A PROVOCAÇÃO ERÓTICA
 

 

18 de outubro de 2005

Bem no começo de Lila diz (Lila dit ça; 2004), produção francesa dirigida pelo árabe Ziad Doueiri, uma esplendorosa garota loira volta-se para a câmara e diz (para a câmara, para um interlocutor fora do quadro, para o espectador): “Você quer ver minha xoxota?” A atmosfera erótica trazida à narrativa de Lila diz pela figura arrebatadora da jovem vivida pela sensual francesa Vahina Giocante é provocante e provocativa; o filme na verdade trata dum rapaz meio diferente de seus amigos grosseiros, um ser que vive escrevendo e, ao dar com a bela garota, se arrepia contidamente, um arrepio que ultrapassa a mera questão física; a paixão que o envolve com Lila é tanto erótica quanto visceralmente de alma.

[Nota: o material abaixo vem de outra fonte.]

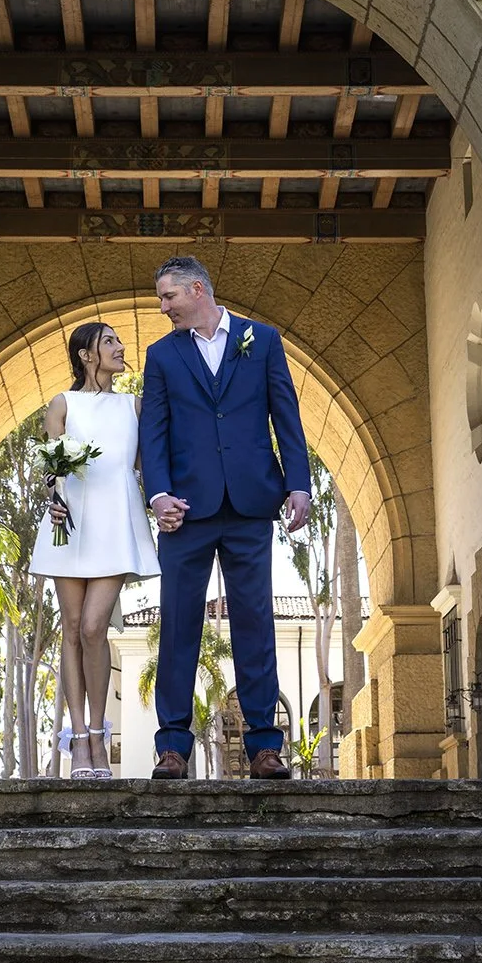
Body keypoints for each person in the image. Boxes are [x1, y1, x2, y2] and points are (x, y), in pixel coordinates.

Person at [140, 256, 311, 782]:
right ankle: (172, 748)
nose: (163, 307)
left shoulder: (262, 340)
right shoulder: (162, 355)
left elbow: (286, 413)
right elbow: (155, 428)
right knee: (178, 627)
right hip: (185, 512)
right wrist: (159, 494)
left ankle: (265, 747)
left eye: (169, 297)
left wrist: (299, 484)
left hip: (251, 502)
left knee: (256, 623)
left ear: (197, 289)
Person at [29, 321, 159, 780]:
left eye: (119, 342)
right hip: (71, 523)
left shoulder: (135, 406)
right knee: (69, 627)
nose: (121, 348)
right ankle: (80, 739)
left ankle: (101, 734)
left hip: (115, 524)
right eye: (110, 342)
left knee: (92, 627)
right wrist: (53, 499)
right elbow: (52, 467)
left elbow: (150, 465)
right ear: (86, 355)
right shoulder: (63, 404)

A narrativa do filme assume o anacronismo de suas personagens centrais; a sensibilidade que os conduz é certamente fora de moda num mundo em que também o sexo se rende a uma das muitas formas de violência e grosseria. Lila e Chimo são pessoas diferentes entre si que se atraem inapelavelmente, pólos que se completam na energia do mundo; Lila provoca, diz coisas sexualmente arrojadas, Chimo é cheio de pudores, seu medo choca-se com a aparente vulgaridade da garota; um vulcão de sentimentos se forma imperceptivelmente em torno das duas personagens.

Lila diz traz de algum jeito um contraponto à outra evocação cinematográfica do despertar do sexo numa adolescente. A figura da garota do filme argentino A menina santa (2004), de Lucrecia Martel, ao sentir-se atraída por um esquivo homem mais velho que a deseja silenciosamente, é surdamente invadida por seus conflitos entre Deus (ela fez os votos iniciais de freira num convento) e Eros; mas este se salienta sempre. Lila se vê despertada em seus demônios sexuais por um garoto tímido, que a intriga e a leva a usar de suas fantasias (que não correspondem à carruagem de sua vida) para provocá-lo a andar mais depressa. Se a realizadora argentina é mais profunda e perturbadora nos cruzamentos temáticos que elabora, Doueiri não deixa de adotar aquela beleza de sensibilidade francesa de filmar que nos encanta até o fim.